Reporter: Vina Elvira | Editor: Noverius Laoli
KONTAN.CO.ID - JAKARTA. PT Sampoerna Agro Tbk (SGRO) menargetkan pertumbuhan produksi tandan buah segar (TBS) dan minyak kelapa sawit (CPO) sebesar 6%-12% dibandingkan dengan pencapaian pada tahun lalu.
Manajemen menilai, harga jual CPO selama periode awal tahun ini juga terpantau masih berada pada level yang positif.
Meskipun begitu, SGRO belum bisa bicara lebih detail terkait proyeksi pendapatan dan laba di tahun 2022, lantaran hal ini akan sangat bergantung pada mekanisme pasar serta fluktuasi harga jual CPO.
Head of Investor Relation Sampoerna Agro, Stefanus Darmagiri mengungkapkan, untuk mengoptimalkan kinerja di tahun ini, SGRO memiliki beberapa rencana bisnis. Di antaranya, akan melanjutkan program intensifikasi kebun yang telah dijalankan selama beberapa tahun guna meningkatkan produktifitas ke depannya.
Baca Juga: Harus Tambah Modal Jadi Rp 3 Triliun Tahun 2022, Ini Daftar 31 Bank Swasta Kecil
"Lalu digitalisasi untuk dapat meningkatkan monitoring, efektifitas produksi dan efisiensi kerja di kebun," ungkap Stefanus, saat dihubungi Kontan.co.id, Jumat (28/1).

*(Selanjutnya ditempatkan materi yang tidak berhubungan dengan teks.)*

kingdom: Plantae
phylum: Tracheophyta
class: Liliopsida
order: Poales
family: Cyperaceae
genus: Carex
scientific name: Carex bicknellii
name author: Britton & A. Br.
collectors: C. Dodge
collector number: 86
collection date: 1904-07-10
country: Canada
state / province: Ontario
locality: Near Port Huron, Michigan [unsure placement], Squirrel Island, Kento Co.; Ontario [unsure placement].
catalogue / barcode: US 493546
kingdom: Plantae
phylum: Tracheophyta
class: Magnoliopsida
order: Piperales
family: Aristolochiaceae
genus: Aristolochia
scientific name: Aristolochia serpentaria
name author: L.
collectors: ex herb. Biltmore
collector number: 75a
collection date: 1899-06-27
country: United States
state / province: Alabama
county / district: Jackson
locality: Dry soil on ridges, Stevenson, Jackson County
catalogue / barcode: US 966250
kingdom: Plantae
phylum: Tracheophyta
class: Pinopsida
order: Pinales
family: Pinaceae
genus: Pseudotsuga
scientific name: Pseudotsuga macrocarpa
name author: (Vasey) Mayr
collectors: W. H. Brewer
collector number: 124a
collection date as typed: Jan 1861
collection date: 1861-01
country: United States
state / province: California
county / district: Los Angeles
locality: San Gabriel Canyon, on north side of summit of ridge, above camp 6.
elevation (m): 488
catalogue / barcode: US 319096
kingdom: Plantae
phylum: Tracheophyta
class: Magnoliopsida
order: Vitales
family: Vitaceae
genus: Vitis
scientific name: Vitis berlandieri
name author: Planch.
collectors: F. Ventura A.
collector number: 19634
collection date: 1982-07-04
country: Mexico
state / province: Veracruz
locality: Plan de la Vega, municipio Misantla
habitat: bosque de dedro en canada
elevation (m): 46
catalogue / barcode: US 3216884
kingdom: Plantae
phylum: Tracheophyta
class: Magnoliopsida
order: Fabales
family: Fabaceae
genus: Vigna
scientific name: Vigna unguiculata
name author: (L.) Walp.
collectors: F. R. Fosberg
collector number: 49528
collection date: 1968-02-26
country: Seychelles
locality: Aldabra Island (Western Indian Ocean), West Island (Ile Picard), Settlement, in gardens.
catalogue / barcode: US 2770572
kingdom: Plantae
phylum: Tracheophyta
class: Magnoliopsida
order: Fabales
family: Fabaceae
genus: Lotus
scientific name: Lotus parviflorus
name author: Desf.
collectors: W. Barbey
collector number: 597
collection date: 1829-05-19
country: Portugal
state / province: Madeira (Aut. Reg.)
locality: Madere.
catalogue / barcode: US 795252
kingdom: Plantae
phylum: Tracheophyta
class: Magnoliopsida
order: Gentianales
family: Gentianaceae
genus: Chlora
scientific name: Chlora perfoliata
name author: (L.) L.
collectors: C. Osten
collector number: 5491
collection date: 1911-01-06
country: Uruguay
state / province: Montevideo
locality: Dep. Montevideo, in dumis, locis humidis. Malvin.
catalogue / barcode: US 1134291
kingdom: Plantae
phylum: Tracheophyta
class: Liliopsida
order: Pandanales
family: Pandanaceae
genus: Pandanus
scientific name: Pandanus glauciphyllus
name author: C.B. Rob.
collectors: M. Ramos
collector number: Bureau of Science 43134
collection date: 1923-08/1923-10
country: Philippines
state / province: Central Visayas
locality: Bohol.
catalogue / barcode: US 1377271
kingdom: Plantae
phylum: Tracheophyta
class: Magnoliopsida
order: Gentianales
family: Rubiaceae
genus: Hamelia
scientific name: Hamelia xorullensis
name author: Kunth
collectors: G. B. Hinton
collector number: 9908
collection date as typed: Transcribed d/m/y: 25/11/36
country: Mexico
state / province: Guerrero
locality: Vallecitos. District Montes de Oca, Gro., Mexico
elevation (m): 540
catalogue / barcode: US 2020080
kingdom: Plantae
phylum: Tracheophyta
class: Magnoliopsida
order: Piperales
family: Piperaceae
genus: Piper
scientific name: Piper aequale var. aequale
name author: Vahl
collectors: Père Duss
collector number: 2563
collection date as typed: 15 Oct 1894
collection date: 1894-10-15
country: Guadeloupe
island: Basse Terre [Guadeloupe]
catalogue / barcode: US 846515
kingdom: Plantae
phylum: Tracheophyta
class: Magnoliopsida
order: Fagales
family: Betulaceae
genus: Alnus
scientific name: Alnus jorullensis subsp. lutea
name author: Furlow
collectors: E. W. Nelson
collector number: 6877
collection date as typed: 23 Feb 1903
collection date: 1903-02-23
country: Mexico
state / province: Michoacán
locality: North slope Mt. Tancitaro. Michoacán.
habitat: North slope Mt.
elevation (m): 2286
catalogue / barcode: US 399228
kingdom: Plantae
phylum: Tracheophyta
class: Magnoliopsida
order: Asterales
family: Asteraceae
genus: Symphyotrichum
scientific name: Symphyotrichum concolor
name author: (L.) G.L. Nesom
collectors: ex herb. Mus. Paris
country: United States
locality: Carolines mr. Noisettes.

Dia melanjutkan, Sampoerna juga akan terus berupaya memperkuat profil keuangan yang dapat meningkatkan posisi neraca keuangan perusahaan ke depannya.
Sebagai contoh, pada tahun 2020 dan 2021, SGRO telah menerbitkan obligasi dan sukuk berkelanjutan dengan total emisi Rp 1,2 triliun sebagai bagian strategi keuangan untuk debt reprofiling.
Tak hanya itu, Stefanus menyebut, beberapa waktu lalu Sampoerna Agro juga baru saja mendapatkan kenaikan peringkat rating untuk obligasi dan Sukuk Ijarah Berkelanjutan I dan II Sampoerna Agro dari Pefindo menjadi idA.
Baca Juga: Penuhi Aturan Modal, Sejumlah Bank Kecil Umumkan Kedatangan Investor Baru
Sementara untuk ekspansi pembangunan pabrik kelapa sawit (PKS) baru, kata dia, masih dalam proses kajian. "Untuk pembangunan PKS ke depannya masih dalam proses kajian," tuturnya.
Di tahun ini, SGRO menganggarkan alokasi belanja modal atau capital expenditure (Capex) sekitar Rp Rp 400 miliar - Rp 600 miliar.
Rencananya, 50% dari dana capex tersebut akan digunakan untuk pengembangan perkebunan, sementara sisanya sebagai modal untuk pemeliharaan aset tetap, seperti bangunan, infrastruktur, dan mesin. "Untuk prioritas dana akan berasal dari kas internal," pungkas Stefanus.
Terkait review bisnis di sepanjang 2021, Stefanus hanya bisa menyampaikan bahwa kinerja keuangan SGRO akan lebih baik dibandingkan tahun lalu.
Baca Juga: Kinerja Sektor Konsumer Primer, Rindu Daya Beli Konsumen Pulih
Adapun, berdasarkan catatan Kontan.co.id, SGRO berhasil membukukan kinerja yang positif setidaknya selama sembilan bulan pertama 2021. Dari sisi top line, pendapatan SGRO tercatat mencapai Rp 3,90 triliun, naik 72,01% dari pendapatan per kuartal ketiga 2020 sebesar Rp 2,25 triliun.
Sedangkan untuk bottom line, perusahaan ini berhasil meraup laba bersih senilai Rp 509,66 miliar. Melesat dari periode yang sama tahun 2020 yang hanya mencapai Rp 17,77 miliar.